Courtesy of JNS. Photo credit: David Gray / AFP via Getty Images
A Chanukah menorah is projected onto the sails of the Sydney Opera House in memory of the victims of a shooting at Bondi Beach, in Sydney on Dec. 15, 2025
(JNS) — Two homemade Islamic State flags, and improvised explosive devices, were discovered in a vehicle linked to the gunmen who killed 15 people at a Chanukah celebration on Sydney’s Bondi Beach, Australian authorities said Dec. 15, as the nation mourned its deadliest mass shooting in nearly 30 years.

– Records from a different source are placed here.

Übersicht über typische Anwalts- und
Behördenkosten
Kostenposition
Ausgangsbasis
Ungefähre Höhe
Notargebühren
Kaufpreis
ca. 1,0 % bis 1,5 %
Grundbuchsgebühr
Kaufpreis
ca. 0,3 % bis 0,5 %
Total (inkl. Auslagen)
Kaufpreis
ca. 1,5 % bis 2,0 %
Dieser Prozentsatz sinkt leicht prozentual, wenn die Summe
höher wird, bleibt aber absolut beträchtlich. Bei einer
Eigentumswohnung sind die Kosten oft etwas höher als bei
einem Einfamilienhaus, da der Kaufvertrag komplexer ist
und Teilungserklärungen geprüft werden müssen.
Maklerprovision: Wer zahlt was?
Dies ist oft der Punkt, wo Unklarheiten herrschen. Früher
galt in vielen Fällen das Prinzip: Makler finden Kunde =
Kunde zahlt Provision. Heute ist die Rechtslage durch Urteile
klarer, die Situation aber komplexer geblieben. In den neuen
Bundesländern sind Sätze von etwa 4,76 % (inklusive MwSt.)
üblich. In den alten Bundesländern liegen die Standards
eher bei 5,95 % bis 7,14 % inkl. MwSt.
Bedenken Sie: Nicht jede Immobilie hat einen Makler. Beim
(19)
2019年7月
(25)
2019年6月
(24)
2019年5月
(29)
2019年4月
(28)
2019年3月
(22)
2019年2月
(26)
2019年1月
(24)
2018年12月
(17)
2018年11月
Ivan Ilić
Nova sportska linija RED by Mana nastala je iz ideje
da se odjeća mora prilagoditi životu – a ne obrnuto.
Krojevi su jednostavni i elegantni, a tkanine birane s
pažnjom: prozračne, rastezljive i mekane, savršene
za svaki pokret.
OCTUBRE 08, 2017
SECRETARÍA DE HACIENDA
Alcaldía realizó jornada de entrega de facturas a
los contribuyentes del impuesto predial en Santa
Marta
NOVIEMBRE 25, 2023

Australian Federal Police Commissioner Krissy Barrett declared the massacre “a terrorist attack inspired by Islamic State,” while Australian Prime Minister Anthony Albanese said the gunmen appeared driven by “Islamic State ideology” and were “not part of a wider cell.”
A senior counterterrorism official told Australia’s ABC News on Dec. 15 that the Bondi terrorists traveled to the southern Philippines last month where they underwent military-style training, returning to Australia weeks before committing the massacre.
Philippines immigration authorities confirmed that the pair, entered the country on Nov. 1 and departed on Nov. 28, with Sajid Akram, 50, entering with an Indian passport, and his son Naveed Akram, 24, with an Australian passport.
Sajid was killed at the scene after an unarmed bystander tackled and disarmed one of the gunmen. Naveed remains hospitalized in critical condition under police guard.
New South Wales Health said on Dec. 15 that 24 people remain hospitalized, including three in critical condition, five critical but stable and 16 stable.
Investigators believe that Sajid and Naveed swore allegiance to Islamic State, according to ABC News, which reported on Dec. 16 that Naveed was a follower of pro-Islamic State preacher Wisam Haddad. The Sydney jihadist religious figure “has become notorious for violent antisemitic lectures, including lectures quoting religious texts about the killing of Jews,” the report said. A Federal Court ruling in July found he breached the Racial Discrimination Act over antisemitic lectures.
His lawyer denied that his client had any knowledge of or involvement in the shooting.
Despite his extremist associations, Naveed Akram was not on a terrorism watchlist before the attack, and his father had legal access to firearms. Australian leaders were evasive on Dec. 15 when pressed about why the father was permitted to hold six guns despite the investigations into his son’s suspected ties with Islamic State.
Albanese confirmed on Monday that Naveed first came to the Australian Security Intelligence Organisation’s (ASIO) attention in October 2019 and was under investigation for six months, but there was an assessment that he posed no ongoing threat.
ABC News reported that the younger Akram was closely connected to an Islamic State cell member, Isaac El Matari, now serving seven years in jail for planning an IS insurgency. Counterterrorism officials said the agency was also concerned about Naveed’s association with an IS youth recruiter, Youssef Uweinat, who served nearly four years in prison for grooming and encouraging boys to launch attacks.
More than 1,000 people gathered Dec. 15 at Bondi Pavilion for a vigil, where Rabbi Yossi Shuchat lit two candles for the second night of Chanukah. “Lightness will always persevere; darkness cannot continue where there is light,” he told mourners as hundreds of bouquets surrounded a large Chanukah menorah.
Additional vigils were held across Sydney and Melbourne, including an interfaith ceremony in Sydney’s Hyde Park where Jewish, Muslim and First Nations community leaders spoke.
The Caulfield Shule synagogue in Melbourne was packed to capacity by 2,000 people.